La situation sur la scène locale s’enflamme depuis le début de la semaine écoulée, soit le jour même de la présentation en première lecture du Sports Bill 2013 à l’Assemblée Nationale. La raison de cette montée d’adrénaline entre le ministère des Sports et le Comité Olympique Mauricien (COM) c’est le fameux «feu vert du CIO» que le ministre avait évoqué dès que le Bill fut rendu public, dans les colonnes mêmes du Week-End du dimanche 1er décembre. Or ce feu vert du CIO est sérieusement remis en question aujourd’hui par la lettre de Jérôme Poivey, Head of International Relation and Governance avec les National Olympic Committees.
Dans ce courrier adressé au président du COM, Philippe Hao Thyn Voon, Jérôme Poivey explique en des termes très clairs sur la question du feu vert di CIO. «Notre rôle n’est évidemment pas « d’approuver préalablement » un projet de loi. Par conséquent, nous vous confirmons (comme je vous (ndlr: PHTV) l’ai dit explicitement au téléphone vendredi dernier (ndlr: 29 novembre) et ce, je l’ai également signifié le même jour au premier secrétaire du ministère directement) que le CIO n’a pas donné d’ « aval » préalable au projet présenté», a notamment écrit Jérôme Poivey.
Ce dernier précise au départ de son courrier que le rôle du CIO consiste à aider et accompagner les parties conernées dans ce travail à savoir le ministère des Sports, le CNO et les fédérations nationales dans le cadre d’une feuille de route tracée par le CIO et l’ACNOA. «C’est exactement ce que nous avons fait jusqu’à maintenant», soutient encore l’auteur de la lettre. Plus encore, Jérôme Poivey, précise qu’il a demandé à ce que le projet de loi soit utilisé comme une base de discussions entre les parties concernées. «Afin, dit-il, de peaufiner et de finaliser le projet en plein accord entre toutes les parties, dans le cadre de dialogues ouverts et constructifs et sans précipitation inutile», avance Jérôme Poivey.
Le Head of Institutional Relations and Governance du CIO soutient aussi que les parties doivent travailler dans une logique de discussions et de compromis. «Ceci est d’autant plus que chacun doit admettre objectivement que, même si tout n’est pas parfait, la situation progresse sensiblement», soutient-il en conclusion de son courrier. Reste que cette missive vient comme un pavé dans la marre et qu’aujourd’hui il est à constater tout le dégât qu’a fait l’affirmation du PS, Dev Phokeer samedi dernier lors de la rencontre MJS-fédérations sur ce point précis. En effet, le PS du MJS était allé jusqu’à affirmer que personne ne pouvait mettre en doute la parole d’un ministre et que dans la foulée une possible «démission avait été évoquée si une personne prouvait le contraire». A moins que Dev Phokeer n’a rien compris après des heures et des heures de discussions quotidiennes avec Jérôme Poivey, il va sans dire que cela lui fait une belle jambe, au ministre lui-même qui se retrouve bel et bien au pied du mur.

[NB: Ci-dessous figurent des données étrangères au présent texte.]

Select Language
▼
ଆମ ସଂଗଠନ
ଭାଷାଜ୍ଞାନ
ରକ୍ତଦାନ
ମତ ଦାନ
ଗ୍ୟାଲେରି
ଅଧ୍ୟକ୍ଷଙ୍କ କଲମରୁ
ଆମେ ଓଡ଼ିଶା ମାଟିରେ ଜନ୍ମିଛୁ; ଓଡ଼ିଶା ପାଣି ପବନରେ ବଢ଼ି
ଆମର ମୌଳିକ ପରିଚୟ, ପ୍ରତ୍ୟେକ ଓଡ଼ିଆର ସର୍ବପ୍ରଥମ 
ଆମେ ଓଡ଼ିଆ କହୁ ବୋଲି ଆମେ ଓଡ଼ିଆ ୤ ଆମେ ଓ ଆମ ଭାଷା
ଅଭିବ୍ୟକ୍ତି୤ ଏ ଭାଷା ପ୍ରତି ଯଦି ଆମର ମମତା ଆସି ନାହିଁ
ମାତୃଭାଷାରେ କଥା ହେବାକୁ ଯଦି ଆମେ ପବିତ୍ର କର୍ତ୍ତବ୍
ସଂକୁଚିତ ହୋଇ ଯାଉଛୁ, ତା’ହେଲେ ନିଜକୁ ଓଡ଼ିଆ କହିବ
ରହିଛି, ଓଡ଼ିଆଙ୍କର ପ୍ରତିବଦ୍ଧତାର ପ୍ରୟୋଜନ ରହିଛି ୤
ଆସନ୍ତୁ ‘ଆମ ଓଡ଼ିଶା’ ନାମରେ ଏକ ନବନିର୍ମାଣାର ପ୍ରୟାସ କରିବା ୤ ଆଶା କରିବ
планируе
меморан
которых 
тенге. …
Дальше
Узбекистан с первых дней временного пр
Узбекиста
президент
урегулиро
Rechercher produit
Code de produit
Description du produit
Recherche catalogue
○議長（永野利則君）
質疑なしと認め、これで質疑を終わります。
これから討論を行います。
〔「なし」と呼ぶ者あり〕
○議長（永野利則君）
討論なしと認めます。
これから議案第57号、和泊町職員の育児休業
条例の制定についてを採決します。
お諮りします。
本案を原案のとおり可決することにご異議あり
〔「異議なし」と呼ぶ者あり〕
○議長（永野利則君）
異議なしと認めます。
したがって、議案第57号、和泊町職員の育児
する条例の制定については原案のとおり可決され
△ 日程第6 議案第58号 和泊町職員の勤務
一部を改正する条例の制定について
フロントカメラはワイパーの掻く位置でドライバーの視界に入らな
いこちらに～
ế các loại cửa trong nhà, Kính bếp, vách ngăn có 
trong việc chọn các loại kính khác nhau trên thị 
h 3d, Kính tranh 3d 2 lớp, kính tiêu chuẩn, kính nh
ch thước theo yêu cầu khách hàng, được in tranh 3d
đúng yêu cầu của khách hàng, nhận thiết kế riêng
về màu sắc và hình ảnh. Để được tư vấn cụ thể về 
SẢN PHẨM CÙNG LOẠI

Interrogé hier après-midi sur cette affirmation du CIO, le ministre a essayé de « set the records right », comme il le dit lui-même à Week-End. «J’assume pleinement mes propos. Depuis que nous avons discuté sur le projet de loi  avec le CIO et les fédérations nationales, nous avons soumis une liste de 47 points. Par le biais d’une réunion avec le COM, les fédérations n’ont soulevé que 5 points de discorde. Nous avons étudié ces 5 points et nous avons soumis nos contre-propositions au CIO, qui en retour a fait des contre-propositions et des avenues de compromis. Je dois dire que « we agree to disagree » avec le CIO sur ces 5 points, mais nous avons pris en considération les voeux du CIO. Donc si ce n’est pas un avis favorable du CIO, je me demande c’est quoi alors?» s’interroge le ministre, un peu agacé par la tournure que prennent les choses.
Le ministre revient sur la question du feu vert du CIO: «Si j’ai bien compris ce qui a été publié dans la presse d’aujourd’hui (ndlr: hier) le CIO n’est pas habilité à donner son feu vert à un projet de loi. Alors  quel feu vert le COM s’attend à ce que le CIO donne au Sports Bill? Nous sommes un pays souverain et nous assumons notre responsabilité vis-à-vis du mouvement sportif. Je  voudrais attirer votre attention que dans tous les courriers de Jérôme Poivey que ce soit à l’adresse du ministère des sports ou au COM, le CIO n’a jamais remis en question notre projet de loi. Même en ce qui concerne la structure mise en place pour l’enregistrement des clubs et des fédérations», dira Devanand Ritoo.
Reste donc que la balle est lancée et sans doute des responsabilités sont à assumer.